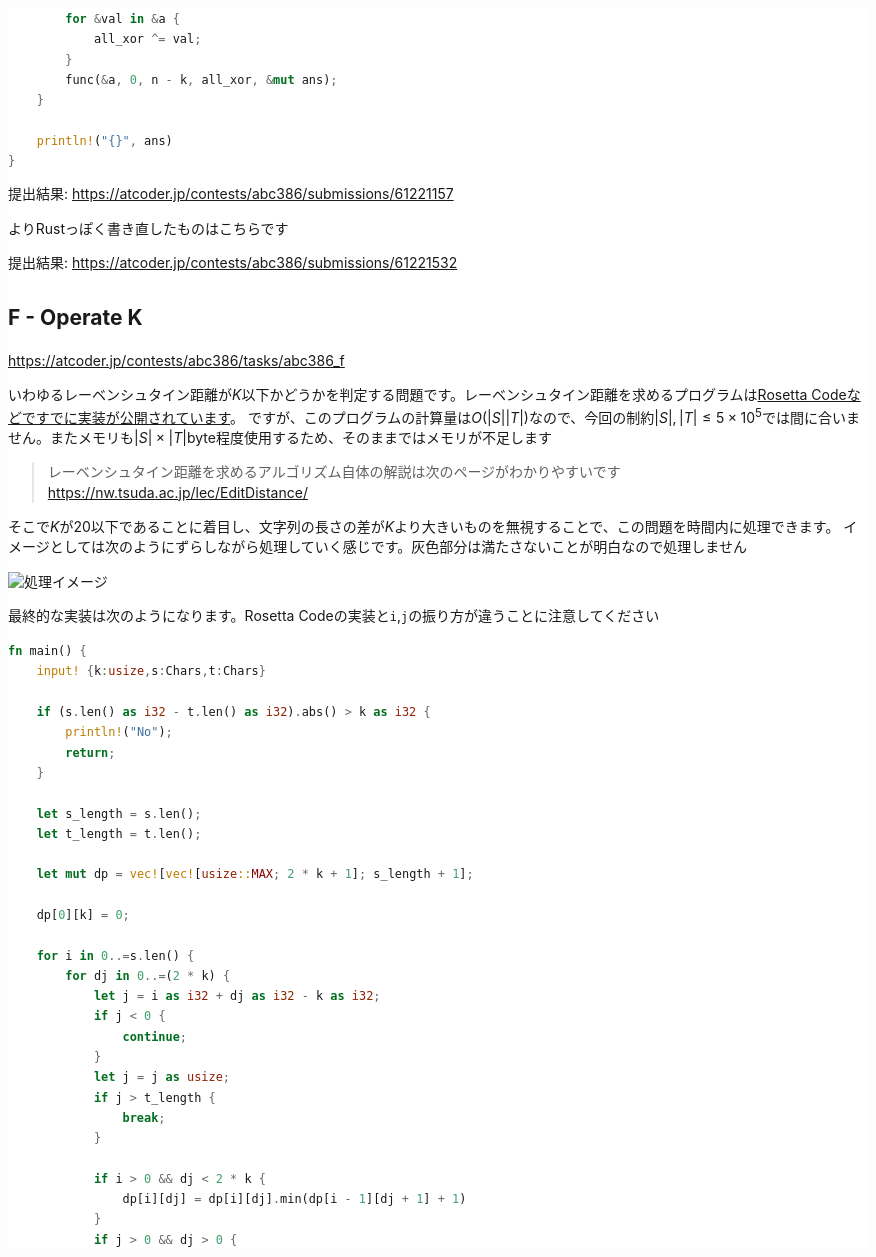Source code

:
 ```rust
        for &val in &a {
            all_xor ^= val;
        }
        func(&a, 0, n - k, all_xor, &mut ans);
    }

    println!("{}", ans)
}
```

提出結果: https://atcoder.jp/contests/abc386/submissions/61221157

よりRustっぽく書き直したものはこちらです

提出結果: https://atcoder.jp/contests/abc386/submissions/61221532

## F - Operate K

https://atcoder.jp/contests/abc386/tasks/abc386_f

いわゆるレーベンシュタイン距離が$K$以下かどうかを判定する問題です。レーベンシュタイン距離を求めるプログラムは[Rosetta Codeなどですでに実装が公開されています](https://rosettacode.org/wiki/Levenshtein_distance#Rust)。
ですが、このプログラムの計算量は$O(|S||T|)$なので、今回の制約$|S|,|T| \leq 5 \times 10^5$では間に合いません。またメモリも$|S| \times |T|$byte程度使用するため、そのままではメモリが不足します

> レーベンシュタイン距離を求めるアルゴリズム自体の解説は次のページがわかりやすいです  
> https://nw.tsuda.ac.jp/lec/EditDistance/

そこで$K$が20以下であることに着目し、文字列の長さの差が$K$より大きいものを無視することで、この問題を時間内に処理できます。
イメージとしては次のようにずらしながら処理していく感じです。灰色部分は満たさないことが明白なので処理しません

![処理イメージ](src/assets/images/abc386/f_process.drawio.png)

最終的な実装は次のようになります。Rosetta Codeの実装と`i`,`j`の振り方が違うことに注意してください

```rust
fn main() {
    input! {k:usize,s:Chars,t:Chars}

    if (s.len() as i32 - t.len() as i32).abs() > k as i32 {
        println!("No");
        return;
    }

    let s_length = s.len();
    let t_length = t.len();

    let mut dp = vec![vec![usize::MAX; 2 * k + 1]; s_length + 1];

    dp[0][k] = 0;

    for i in 0..=s.len() {
        for dj in 0..=(2 * k) {
            let j = i as i32 + dj as i32 - k as i32;
            if j < 0 {
                continue;
            }
            let j = j as usize;
            if j > t_length {
                break;
            }

            if i > 0 && dj < 2 * k {
                dp[i][dj] = dp[i][dj].min(dp[i - 1][dj + 1] + 1)
            }
            if j > 0 && dj > 0 {
```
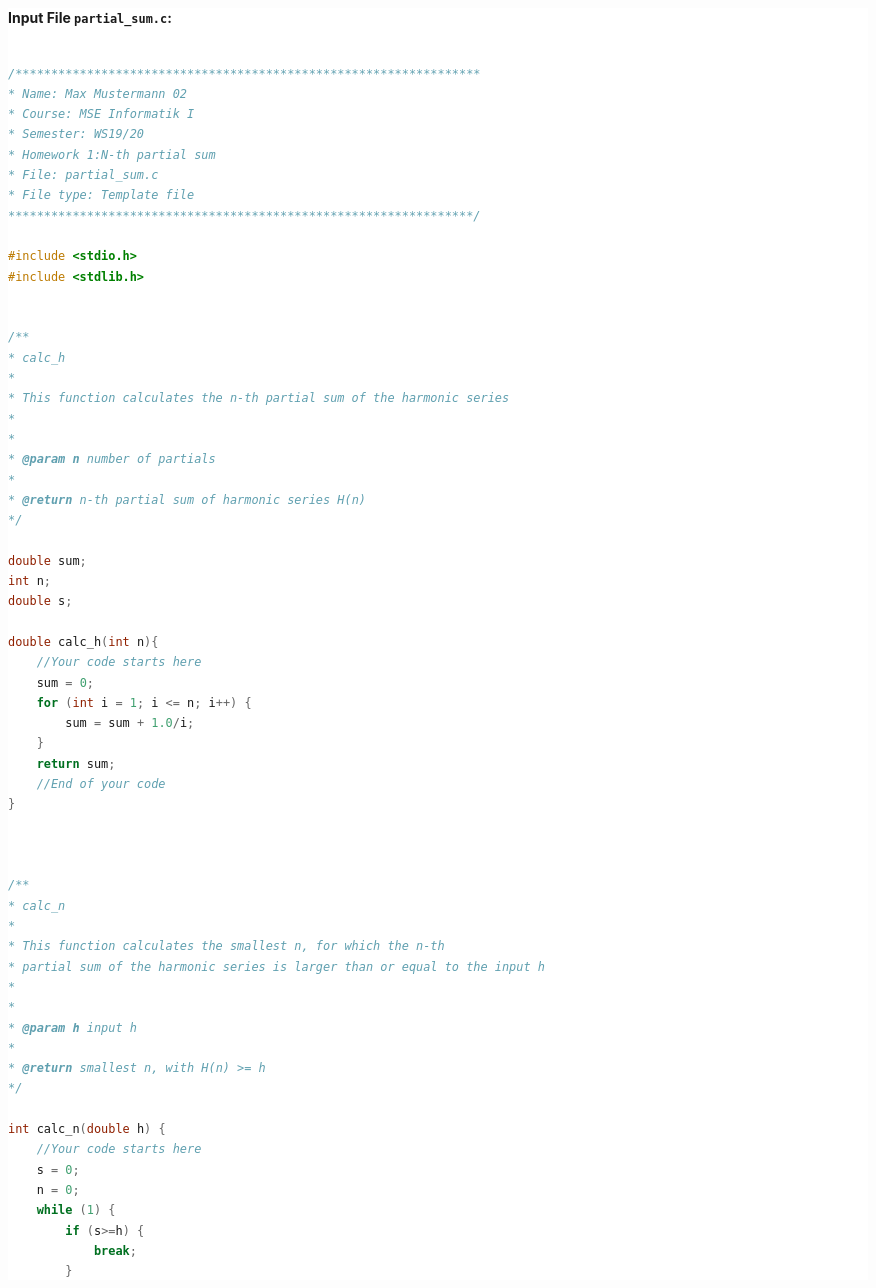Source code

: 
**Input File `partial_sum.c`:**

```c

/*****************************************************************
* Name: Max Mustermann 02
* Course: MSE Informatik I
* Semester: WS19/20
* Homework 1:N-th partial sum
* File: partial_sum.c
* File type: Template file
*****************************************************************/

#include <stdio.h>
#include <stdlib.h>


/**
* calc_h
*
* This function calculates the n-th partial sum of the harmonic series
*
*
* @param n number of partials
*
* @return n-th partial sum of harmonic series H(n)
*/

double sum;
int n;
double s;

double calc_h(int n){
    //Your code starts here
    sum = 0;
    for (int i = 1; i <= n; i++) {
        sum = sum + 1.0/i;
    }
    return sum;
    //End of your code
}



/**
* calc_n
*
* This function calculates the smallest n, for which the n-th
* partial sum of the harmonic series is larger than or equal to the input h
*
*
* @param h input h
*
* @return smallest n, with H(n) >= h
*/

int calc_n(double h) {
    //Your code starts here
    s = 0;
    n = 0;
    while (1) {
        if (s>=h) {
            break;
        }
```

- - -

**ASSIGNMENT**
The word "harmonic" appears in some lines above. Return every one of those lines.

**SOLUTION TO THE PROBLEM**
* This function calculates the n-th partial sum of the harmonic series
* @return n-th partial sum of harmonic series H(n)
* partial sum of the harmonic series is larger than or equal to the input h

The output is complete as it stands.